We all like feeling right and it’s embarrassing when we’re wrong. It doesn’t take much strength to be angry, it’s simple and effortless; some would argue it’s painless but I would have to disagree. It feels good; the anger boiling inside. It’s the adrenaline at its peak that elicits such rage, but it is the feeling of being right that promotes the addiction to continue to reject forgiveness. But this feeling doesn’t last; it’s a temporary high and what follows will be one of the most excruciating painful lows.

But what are the functions of anger and its intractability? What are the ramifications that follow? If anyone could tell you it would be myself, I’ve chosen to be chained to emotions of irritability and resentment, I’ve embedded them inside my heart. They almost are defined as the forefront of my personality.

If you choose anger you will lose every time, I promise you it’s true. Not only will you lose the kind-hearted person you once were, but you will lose those around you that once saw the light inside you. People will not fight with an infuriated person, if they made a mistake they will apologize, but if you make a small mistake a war, don’t plan on them armoring up to fight. It’s tiring and unnecessary. People will not beg for your presence and your love if you hold grudges and keep score. Nobody will fight a battle they can’t win.
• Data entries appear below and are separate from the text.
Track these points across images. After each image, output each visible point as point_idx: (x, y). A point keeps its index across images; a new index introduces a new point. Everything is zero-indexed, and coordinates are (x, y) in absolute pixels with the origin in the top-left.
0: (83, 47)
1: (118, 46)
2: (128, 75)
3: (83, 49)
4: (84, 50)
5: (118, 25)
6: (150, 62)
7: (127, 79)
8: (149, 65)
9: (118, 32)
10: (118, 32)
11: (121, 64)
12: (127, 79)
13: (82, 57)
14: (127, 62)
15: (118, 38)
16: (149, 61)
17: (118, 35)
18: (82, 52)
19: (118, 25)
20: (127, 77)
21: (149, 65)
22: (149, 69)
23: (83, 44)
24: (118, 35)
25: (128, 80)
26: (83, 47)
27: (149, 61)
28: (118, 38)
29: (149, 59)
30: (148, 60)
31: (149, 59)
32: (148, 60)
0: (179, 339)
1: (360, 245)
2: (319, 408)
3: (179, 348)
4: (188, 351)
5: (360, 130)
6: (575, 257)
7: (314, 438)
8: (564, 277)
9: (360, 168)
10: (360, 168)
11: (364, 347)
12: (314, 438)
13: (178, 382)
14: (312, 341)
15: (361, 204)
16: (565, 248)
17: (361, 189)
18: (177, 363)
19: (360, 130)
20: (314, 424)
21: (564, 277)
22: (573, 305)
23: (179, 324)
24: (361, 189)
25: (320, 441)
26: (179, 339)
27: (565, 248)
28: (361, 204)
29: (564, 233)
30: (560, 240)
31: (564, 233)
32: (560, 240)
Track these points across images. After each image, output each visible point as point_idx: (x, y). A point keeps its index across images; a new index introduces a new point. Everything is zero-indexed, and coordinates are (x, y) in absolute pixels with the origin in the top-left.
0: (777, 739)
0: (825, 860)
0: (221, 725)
When you’re angry you become closed off and reserved. You become a mosquito, a pest. You sting those around you, and while their wounds fester and grow painful you find excitement and amusement in stinging them once more. Anger is immersive. See now the fact that they hurt you has now disappeared, the enemy they once were is irrelevant because you let their one act of defiance manifest an elongated life of torment and vengeance within you.

Anger doesn’t change what they did, but it does change you. Anger doesn’t heal, instead, it sends you plummeting down a dark hole of negative thoughts. Its time to talk about the culture of blocking and casting out people you once called friends, maybe the person you once loved endlessly.

It took time to learn that forgiveness heals, to understand that anger does more damage than good. I’m not saying to let those that hurt you back in with open arms, to give them a free pass to wrong you once more, or to neglect the respect and trust that all relationships should obtain. Forgiveness is not about condoning someone’s actions; forgiveness is about seeing past someone’s wrong and accepting them for what they do right. Forgiveness is the only way love endures. It allows you to talk through your problems but choosing love as the final resolution. Forgiveness doesn’t have a past, it doesn’t hold grudges. If you truly forgive them then you will hold no memory of your last confrontation, and you will not tally the times they occur. If you really love a person you will fight for them till the end, you will fight with them, but when the day is done, you will choose to love them.

Some of you don’t want to forgive and want to hold onto hate. I also understand that some of you have been wronged so deeply you do not see a purpose in maintaining a relationship, and that’s okay because forgiveness is more than being merciful to someone else. Forgive for yourself; forgive so you no longer have to live with a blackened heart and see the world through broken glass. Forgive so that maybe one day you will be forgiven. Forgiveness doesn’t mean you cannot distance yourself, distance can be healthy if done correctly. If you choose to distance then do so with love in your heart, show them respect and kindness before you choose to leave.

But I believe love is always worth the fight in the end.

If you choose forgiveness, you choose love.

I urge you to forgive, I ask you to love endlessly.